Упоминаемый Иваном Митрофановичем вагон-телятник, он же столыпинский, или просто столыпин, изначально был предназначен для перевозки переселенцев западных губерний на новые земли в Западную Сибирь, особенно на Алтай. Крытая теплушка предназначалась для перевозки 36–40 человек. О подобной в своем романе о похождениях бравого солдата австро-венгерской армии Йозефа Швейка поведал еще Ярослав Гашек:
Три тонны удобрения Для вражеских полей — Сорок человечков Иль восемь лошадей.Уже много лет спустя после Великой Отечественной о ней же проникновенно пел замечательный артист, фронтовик, участник еще финской войны Юрий Никулин:
Когда по ночам эшелоны по вогнутым рельсам гудят, А я от бессонниц своих до утра не усну, Я снова, как прежде, теплушка и сорок ребят. Все еду и еду, уже на другую войну. Теплушка, махорка и сорок ребят И двадцать из нас не вернулись назад…В идеале выглядела теплушка примерно так. Двухосный вагон, в торцах которого двухъярусные нары, а в середине вагона только верхние. Напротив вагонных дверей — чугунная печка-«буржуйка» и ведро с углем. На одних нарах на каждом этаже располагались по восемь человек (при условии, что всего их было сорок). Ночью лежать приходилось только на боку, если у кого-нибудь онемел один бок, и он пытался перевернуться на другой, вся восьмерка делала то же самое.

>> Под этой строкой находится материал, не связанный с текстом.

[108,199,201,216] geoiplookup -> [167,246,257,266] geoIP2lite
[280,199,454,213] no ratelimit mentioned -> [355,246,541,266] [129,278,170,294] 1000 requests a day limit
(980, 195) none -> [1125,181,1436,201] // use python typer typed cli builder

Но это, как уже говорилось, в идеале. В случае необходимости в «телятники» вместо 40 набивали и по 60, и по 80, и по 100 человек.

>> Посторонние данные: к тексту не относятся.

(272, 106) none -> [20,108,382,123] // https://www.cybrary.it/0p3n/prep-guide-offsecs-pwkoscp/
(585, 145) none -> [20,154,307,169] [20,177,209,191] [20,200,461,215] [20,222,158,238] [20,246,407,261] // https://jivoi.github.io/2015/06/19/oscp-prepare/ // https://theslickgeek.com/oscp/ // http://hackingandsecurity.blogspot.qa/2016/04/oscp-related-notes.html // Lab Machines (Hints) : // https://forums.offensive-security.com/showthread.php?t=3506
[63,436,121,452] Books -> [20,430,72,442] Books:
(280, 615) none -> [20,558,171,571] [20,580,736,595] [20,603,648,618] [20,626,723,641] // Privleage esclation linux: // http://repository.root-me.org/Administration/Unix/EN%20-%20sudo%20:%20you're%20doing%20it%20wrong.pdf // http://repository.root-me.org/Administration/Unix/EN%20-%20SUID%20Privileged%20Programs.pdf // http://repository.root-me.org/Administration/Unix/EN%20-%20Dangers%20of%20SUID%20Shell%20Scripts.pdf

Вот как описывает такую поездку отправившийся на фронт из родной Астрахани боец 58-го истребительно-противотанкового полка Геннадий Пикалов:
«В середине вагона стояла чугунная буржуйка — одна на весь пульман. Девяносто человек, посаженные в вагон, не могли разместиться на нарах. Многим пришлось расположиться на полу, поближе к печке. Нам, совсем еще юным, оторванным от дома, впервые пришлось испытать неудобство и холод. Угля дали предельно мало: скудное тепло выдувало в прямую, без единого колена трубу. Спали на голых нарах, не раздеваясь, положив под голову котомки и, тесно прижавшись друг к другу, старались согреться. Жарко горел в печке уголь. Ее окружили. Вагон гудел от шума многоголосой ребячьей толпы. Одни в жестяных банках из-под консервов, в кружках растапливали снег и грели воду для питья. Другие, проголодавшись, грызли ржаные сухари с селедкой из выданного сухого пайка.

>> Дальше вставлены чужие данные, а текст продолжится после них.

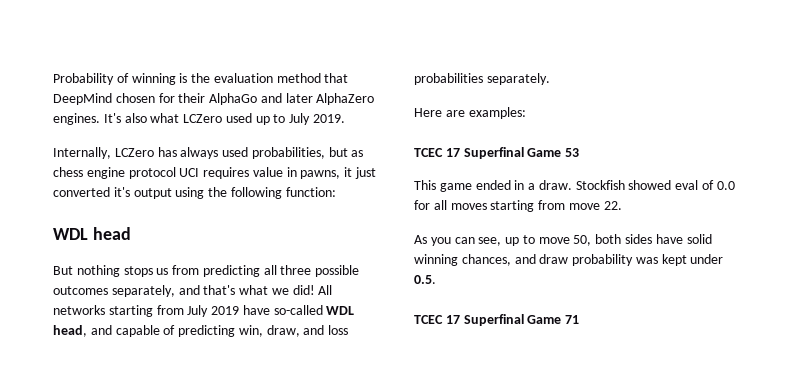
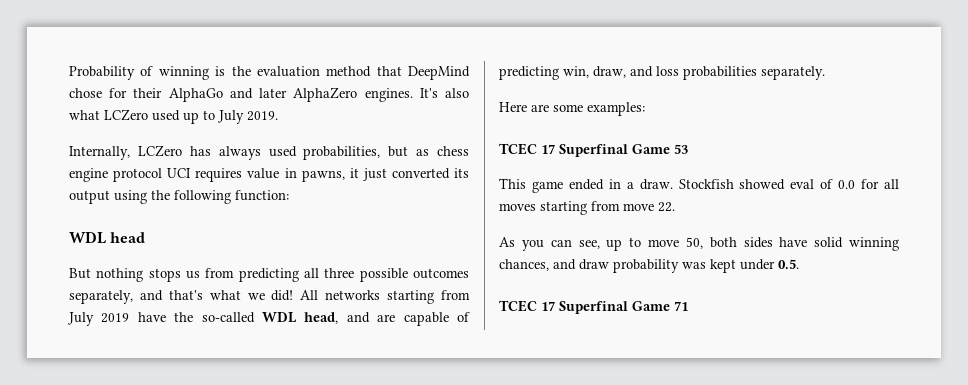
[115,93,155,103] chosen -> [69,88,102,98] chose
[113,187,130,197] it's -> [454,168,470,178] its
(270, 310) none -> [174,312,194,322] the
(112, 330) none -> [377,314,396,322] are
(465, 113) none -> [553,104,583,112] some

Утро третьего дня мы встретили далеко от дома. Было морозно, солнечно и тихо. Вокруг лежала ровная степь, покрытая слепяще белым снегом. Мимо проплывали редкие полустанки с землянками с короткими трубками, из которых валил дым, отдавая с детства знакомым запахом кизяка. Вороны с голодным карканьем стаями летали над жильем. На станциях мы впервые увидели следы войны. На запасных путях стояли сожженные и покалеченные бомбами вагоны. Их было много. Разбитые водонапорные башни, поврежденные станционные постройки.